Ян вынужден был прекратить разговор, поскольку часовой механизм привел в действие моторчик, и метла в его руках задергалась как лисица в капкане.
— В час дня механизм отключится на полчаса, — сказал прораб, — и ты сможешь пообедать. У вас там в Израиле, наверно, и нет настоящего борща, а?
В Израиле, может, и не было настоящего борща, в кошерности которого Ян тихо сомневался, но зато в Израиле был такой вкусный фалафель… И Яном овладела ностальгия, болезнь эмигрантов, а не репатриантов.
— Поезжай в гости, — сказал знакомый репатриант, сбежавший в Москву из Киргизии. — Верное лекарство от ностальгии. Я месяц назад съездил, так теперь даже на карту Средней Азии смотреть не могу — мутит.
Ян поехал бы (Господи, пройтись по Алленби, забежать к Жене Лейбовичу, выпить банку «Маккаби» у Наума Рубина!), но с теми деньгами, что выдавали ему на бирже труда, он мог, в лучшем случае, добраться до украинской границы, да и то, если ехать на извозчике.
И тогда новый репатриант придумал: он отправился в Израиль мысленно. Представил себе тель- авивских служащих, плевать хотевших на посетителей, вообразил, как его в очередной раз надувает подрядчик, не желающий понимать разницу между бетоном и гипсолитом, вспомнил соседа, которого зарезал житель независимого государства Палестина средь бела дня на рынке в Герцлии. Подумал о деньгах, которые остался должен приятелю.
И остался в Москве.
Весной 2028 года русский бизнесмен Ян Мирошник приехал в Израиль по туристической путевке. Он купил туры по классическому маршруту от Гедеры до Ашкелона. Хотел купить экскурсию по Иудее, но независимое государство Палестина отказало ему во въездной визе.
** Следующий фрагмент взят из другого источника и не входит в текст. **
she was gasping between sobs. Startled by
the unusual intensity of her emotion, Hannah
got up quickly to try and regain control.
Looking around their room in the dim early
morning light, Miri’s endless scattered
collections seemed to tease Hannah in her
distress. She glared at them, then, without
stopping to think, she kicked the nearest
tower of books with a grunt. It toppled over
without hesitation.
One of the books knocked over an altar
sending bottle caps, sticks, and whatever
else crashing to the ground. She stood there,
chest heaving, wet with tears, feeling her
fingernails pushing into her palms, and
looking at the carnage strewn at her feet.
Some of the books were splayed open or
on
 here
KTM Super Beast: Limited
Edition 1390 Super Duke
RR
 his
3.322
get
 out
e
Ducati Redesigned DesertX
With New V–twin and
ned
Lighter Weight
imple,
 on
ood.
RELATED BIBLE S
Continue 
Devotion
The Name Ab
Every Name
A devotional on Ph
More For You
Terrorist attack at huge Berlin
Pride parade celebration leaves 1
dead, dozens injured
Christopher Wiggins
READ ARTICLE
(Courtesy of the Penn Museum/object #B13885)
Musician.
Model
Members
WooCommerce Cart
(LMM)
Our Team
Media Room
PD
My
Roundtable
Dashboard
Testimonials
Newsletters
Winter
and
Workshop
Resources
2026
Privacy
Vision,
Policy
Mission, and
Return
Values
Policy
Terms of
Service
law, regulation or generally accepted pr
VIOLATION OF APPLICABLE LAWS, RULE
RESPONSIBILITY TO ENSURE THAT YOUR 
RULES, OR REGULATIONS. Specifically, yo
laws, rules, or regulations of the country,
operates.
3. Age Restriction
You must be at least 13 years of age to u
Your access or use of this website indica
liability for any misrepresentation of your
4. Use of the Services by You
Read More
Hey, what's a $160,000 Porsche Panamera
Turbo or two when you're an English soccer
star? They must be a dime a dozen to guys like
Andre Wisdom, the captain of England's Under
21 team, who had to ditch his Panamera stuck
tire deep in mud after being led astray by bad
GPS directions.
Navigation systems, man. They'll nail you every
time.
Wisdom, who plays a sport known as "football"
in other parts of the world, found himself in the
Русский бизнесмен Ян Мирошник с недовольным видом сидел на террасе ресторана «Максим» и пил жигулевское пиво. А я внимательно слушал его рассказ о первых годах репатриации.
— Три года всегда трудны, — вещал господин Мирошник, — но нужно иметь терпение, и все становится хорошо. Вы у себя там в «Истории Израиля» напишите, что главное — это терпение. Савланут, если по- вашему.
— Вы не знаете ли, — спросил я, отвлекая русского бизнесмена от произнесения банальностей, — что стало с теми балтийцами, с которыми вы провели несколько ночей у памятника Долгорукому?
— Понятия не имею, — отмежевался Ян Мирошник. — Может, им дали государственное жилье в Магадане.